Asked about his future, the 23-year-old says that unless a separate state is granted, fighters like him probably have none. “We will probably get bumped off or spend our lives in jail,” he says. “The police know who we are. Our images and videos have been captured many times by their drones.” The other—a 30-year-old who describes himself as a social activist in his village—is listening carefully. On his face, among the beads of sweat, a smile appears as he speaks of how he had almost got married to his girlfriend. “In our tradition, the boy’s family has to visit the girl’s family three times to ask for her hand. My parents went two times. Just before the third time, the fight started,” he says. “So, you can say, my girlfriend and I are waiting for this to get over soon.”
IT IS LATE one evening when we reach yet another relief camp in Imphal. Inside this camp, a two-storey youth hostel converted into a shelter, the mood feels distinctly different, even cheerful. There are children running around with toys; some watching an animation show on TV. The women residents are helping out in the kitchen, and male volunteers are working their phones, trying to get a priest to show up for a puja.
This relief camp is only for pregnant women and, according to a person in charge, probably the only one of its kind in this crisis. “Every day, one or two babies are born,” says Bimol Singh, a local BJP member who is in charge of the camp. “Sometimes even twins.” The camp—where currently 41 women and 44 children, including children born in the last few months, live across six dormitories— is a marked improvement from the relief camps elsewhere.
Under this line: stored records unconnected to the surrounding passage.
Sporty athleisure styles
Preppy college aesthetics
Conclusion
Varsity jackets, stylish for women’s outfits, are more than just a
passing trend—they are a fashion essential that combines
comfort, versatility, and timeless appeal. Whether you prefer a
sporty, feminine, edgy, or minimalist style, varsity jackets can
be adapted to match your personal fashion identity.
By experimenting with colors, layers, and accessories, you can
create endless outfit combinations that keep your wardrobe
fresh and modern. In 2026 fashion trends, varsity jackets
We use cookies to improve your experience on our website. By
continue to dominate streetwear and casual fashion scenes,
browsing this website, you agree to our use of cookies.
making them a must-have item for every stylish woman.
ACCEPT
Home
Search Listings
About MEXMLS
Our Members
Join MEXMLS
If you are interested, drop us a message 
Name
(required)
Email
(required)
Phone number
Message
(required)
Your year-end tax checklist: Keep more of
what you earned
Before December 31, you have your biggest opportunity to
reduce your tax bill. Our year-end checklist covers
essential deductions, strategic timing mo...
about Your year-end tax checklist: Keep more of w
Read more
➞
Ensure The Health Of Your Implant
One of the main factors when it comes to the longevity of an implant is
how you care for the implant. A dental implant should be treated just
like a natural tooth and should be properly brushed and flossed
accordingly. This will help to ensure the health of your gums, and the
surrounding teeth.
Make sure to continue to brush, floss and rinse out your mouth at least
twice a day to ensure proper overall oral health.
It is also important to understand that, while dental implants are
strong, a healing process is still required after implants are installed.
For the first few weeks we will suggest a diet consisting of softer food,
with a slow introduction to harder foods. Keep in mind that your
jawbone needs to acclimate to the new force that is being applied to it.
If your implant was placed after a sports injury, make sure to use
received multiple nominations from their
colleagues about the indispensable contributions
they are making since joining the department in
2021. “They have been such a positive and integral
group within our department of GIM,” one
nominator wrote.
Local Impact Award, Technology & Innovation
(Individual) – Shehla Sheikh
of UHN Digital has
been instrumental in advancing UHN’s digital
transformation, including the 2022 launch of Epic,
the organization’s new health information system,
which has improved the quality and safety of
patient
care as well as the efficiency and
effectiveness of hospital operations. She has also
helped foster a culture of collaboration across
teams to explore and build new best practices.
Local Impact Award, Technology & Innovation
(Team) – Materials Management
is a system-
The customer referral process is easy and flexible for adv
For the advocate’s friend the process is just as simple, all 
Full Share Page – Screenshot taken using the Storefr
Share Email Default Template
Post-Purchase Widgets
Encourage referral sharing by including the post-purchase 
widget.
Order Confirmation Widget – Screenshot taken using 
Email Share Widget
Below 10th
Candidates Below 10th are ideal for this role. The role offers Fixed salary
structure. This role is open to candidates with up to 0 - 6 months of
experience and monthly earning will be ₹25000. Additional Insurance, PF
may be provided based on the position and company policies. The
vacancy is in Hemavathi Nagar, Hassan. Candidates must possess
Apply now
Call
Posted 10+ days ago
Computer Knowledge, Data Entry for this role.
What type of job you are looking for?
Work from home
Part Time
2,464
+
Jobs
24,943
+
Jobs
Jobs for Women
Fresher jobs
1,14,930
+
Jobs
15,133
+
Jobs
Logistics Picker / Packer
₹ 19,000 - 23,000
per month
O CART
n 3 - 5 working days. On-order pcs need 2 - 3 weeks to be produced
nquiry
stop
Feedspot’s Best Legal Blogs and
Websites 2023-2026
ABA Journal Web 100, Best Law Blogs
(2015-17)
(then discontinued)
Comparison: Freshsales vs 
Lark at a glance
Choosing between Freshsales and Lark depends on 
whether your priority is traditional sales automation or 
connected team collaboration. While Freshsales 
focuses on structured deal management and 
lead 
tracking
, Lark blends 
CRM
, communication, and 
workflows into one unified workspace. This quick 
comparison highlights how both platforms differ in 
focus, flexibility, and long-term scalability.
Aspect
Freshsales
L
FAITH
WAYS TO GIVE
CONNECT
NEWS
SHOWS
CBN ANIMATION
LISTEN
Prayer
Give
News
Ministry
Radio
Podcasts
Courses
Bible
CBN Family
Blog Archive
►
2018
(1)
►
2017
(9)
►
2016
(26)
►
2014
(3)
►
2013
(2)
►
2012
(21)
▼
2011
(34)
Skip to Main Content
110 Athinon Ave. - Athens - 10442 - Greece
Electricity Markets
The meals are more nutritious, there is nursing staff round the clock, frequent doctor visits, free medicines, an ultrasound machine with a trained technician, and a vehicle that takes residents to the hospital whenever required. Set up a few weeks after the violence broke out, Singh says, it was the BJP state president Sharda Devi who noticed the large numbers of pregnant women among survivors in the relief camps. “She being a woman, she instantly noticed the need for something like this,” he says.
Warekpam Rameshwori is lying on a bed in one dorm. Over eight months pregnant, and a mother already of a six-year-old, whatever she owns seems to be lying in plastic buckets under her bed. Rameshwori was in her village in Moirang which witnessed a lot of violence when clashes first broke out. Nearly six months pregnant then, she held her daughter’s hand, she says, and along with the rest of her family and villagers, walked through fields all night. “We did not even switch on the light of our mobile phones. And in the dark, we could hear all these cries and screams,” she says. They moved to a Meitei stronghold from which they could see their old village. A week later she saw fire and smoke rising from her village and, a few days later, all the houses were burning.
She looks exhausted today, but says she is much better. Her child, a girl with a bright face, lingers around her mother. “It’s better here. I have begun to talk again, I’m eating better. I’m even a bit excited about having another child,” she says. “But then I think again, what shall we do when this is all over? What life will I give this child?”
Outside, the evening appears to be coming on so slowly that it feels like the entire day has stalled.